Lexicon Adaptation with Reduced Character Error (LARCE) - A New Direction in Chinese Language Modeling
Yi-cheng Pan, National Taiwan University
Lin-shan Lee, National Taiwan University
Good language modeling relies on good predefined lexicons. For Chinese, since there are no text word boundaries and the concept of "word" is not very well defined, constructing good lexicons is difficult. In this paper, we propose lexicon adaptation with reduced character error (LARCE), which learns new word tokens based on the criterion of reduced adaptation corpus error rate. In this approach, a multi-character string is taken as a new "word" as long as it is helpful in reducing the error rate, and minimum number of new, high-quality words can be obtained. This algorithm is based on character-based consensus networks. In initial experiments on Chinese broadcast news, it is shown that LARCE not only significantly outperforms PAT-tree-based word extraction algorithms, but even outperforms manually augmented lexicons. It is believed the concept is equally useful for other character-based languages.

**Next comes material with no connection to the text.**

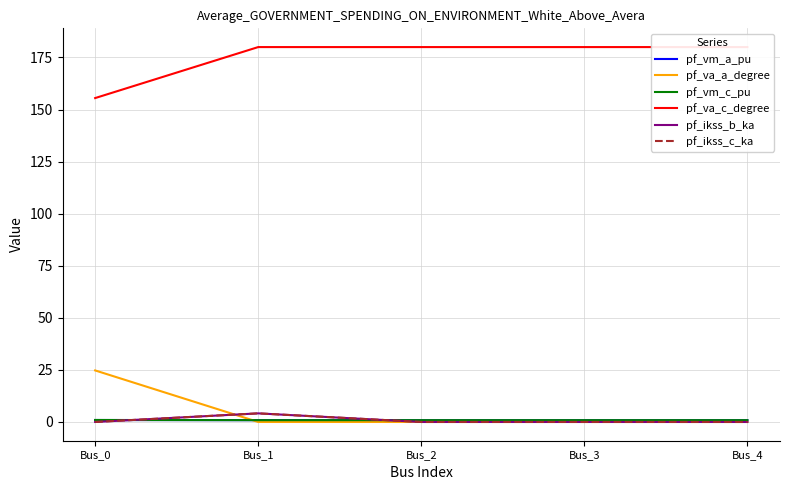

True or false: pf_va_a_degree has more than 1 points higher than both neighbors.

False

Minimum Rank Error Training for Language Modeling
Meng-Sung Wu, Department of Computer Science and Information Engineering, National Cheng Kung University
Jen-Tzung Chien, Department of Computer Science and Information Engineering, National Cheng Kung University
Discriminative training techniques have been successfully developed for many pattern recognition applications. In speech recognition, discriminative training aims to minimize the metric of word error rate. However, in an information retrieval system, the best performance should be achieved by maximizing the average precision. In this paper, we construct the discriminative n-gram language model for information retrieval following the metric of minimum rank error (MRE) rather than the conventional metric of minimum classification error. In the optimization procedure, we maximize the average precision and estimate the language model towards attaining the smallest ranking loss. In the experiments on ad-hoc retrieval using TREC collections, the proposed MRE language model performs better than the maximum likelihood and the minimum classification error language models.

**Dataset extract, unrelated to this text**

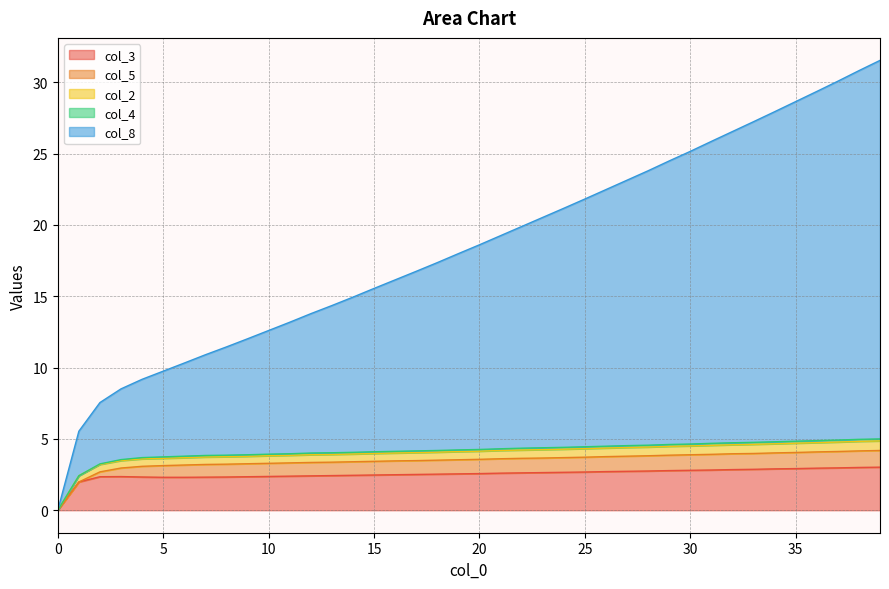

How many lines are shown in the chart?

5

Integrating MAP, Marginals, and Unsupervised Language Model Adaptation
Wen Wang, SRI International
Andreas Stolcke, SRI International
We investigate the integration of various language model adaptation approaches for a cross-genre adaptation task to improve Mandarin ASR system performance on a recently introduced new genre, broadcast conversation (BC). Various language model adaptation strategies are investigated and their efficacies are evaluated based on ASR performance, including unsupervised language model adaptation from ASR transcripts and ways to integrate supervised Maximum A Posteriori (MAP) and marginal adaptation within the unsupervised adaptation framework. We found that by effectively combining these adaptation approaches, we can achieve as much as 1.3% absolute gain (6% relative) on the final recognition error rate in the BC genre.